Partly allowing the appeal, the Court
HELD: 1.1 So far as the claim with respect to “price
adjustment/escalation” is concerned, the arbitrator held that the
date of commencement of the first operating year for the purposes
of clauses 5.2.2 read with 5.4.3 would be 25.06.2011 and therefore
zero year for the purpose of price escalation has to be 2011-12.
Accordingly, the arbitrator considered the escalated price in F.Y.

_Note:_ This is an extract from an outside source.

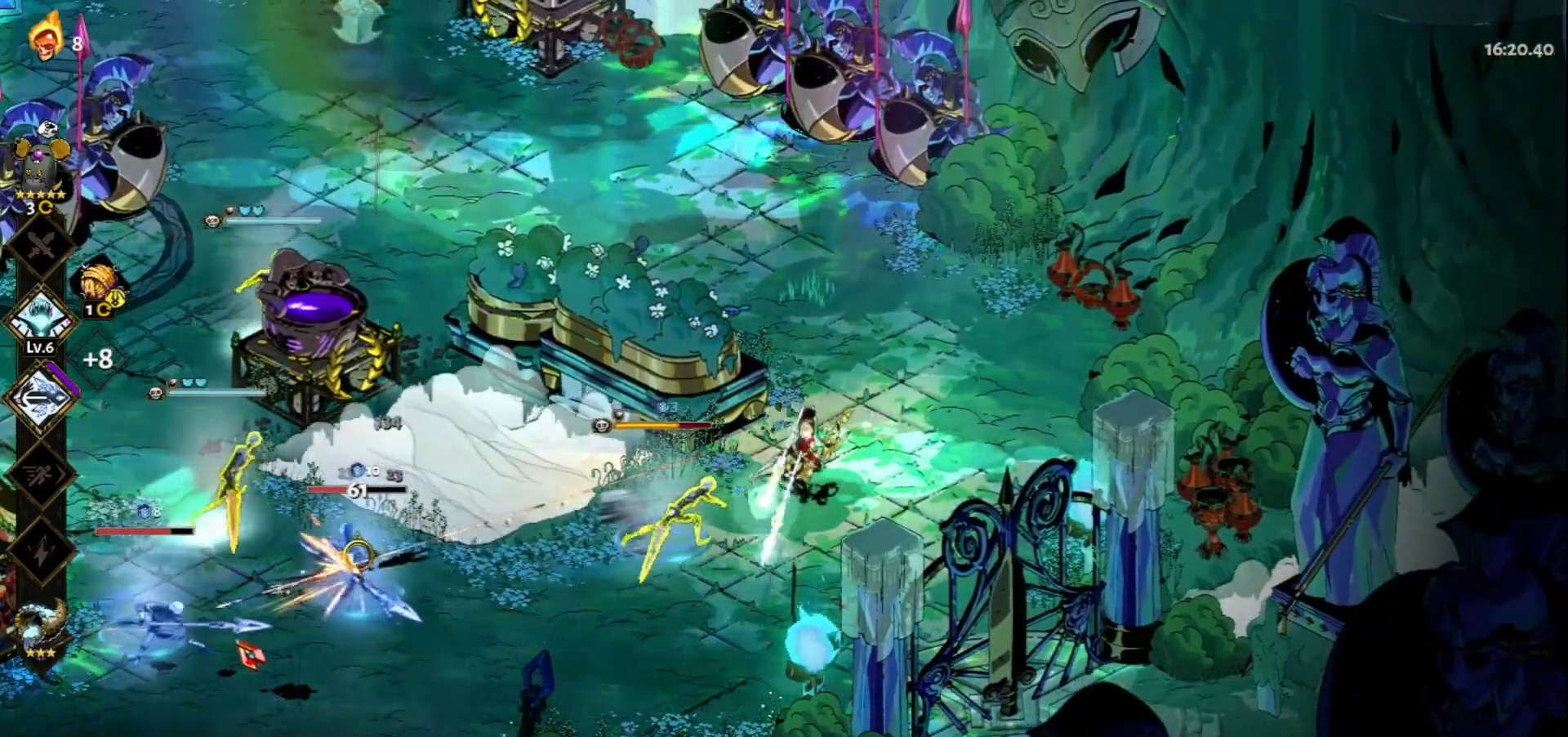
{"keys": ["w"], "mouse": [], "events": [[33, "mouse_right", "down"], [117, "mouse_right", "up"], [167, "mouse_right", "down"], [267, "mouse_right", "up"], [267, "w", "down"], [350, "space", "down"], [500, "space", "up"]]}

2013-14 at Rs.895/- per MT. However, according to the
respondent, as the date of commencement was changed from
25.06.2011 to 25.03.2013, the zero year for the purpose of price
escalation would be 2013-14. Price escalation is permissible under
the contract/agreement itself and there shall be price escalation
every year as per the formulae mentioned in the agreement,
commencing from the date of commencement. However, it is true
that the initial date of commencement, i.e., 25.06.2011 came to
be extended to 25.03.2013 by mutual agreement. However, the
same was due to force majeure as there was a delay of 21 months
in obtaining the forest clearance and environmental clearance.
The price was quoted in the year 2007-08, applicable from 2011.
However, there was a delay in obtaining the forest clearance and
environmental clearance and therefore the date of
commencement of supply came to be changed.  In between there
would be hike in labour charges, transportation charges, etc.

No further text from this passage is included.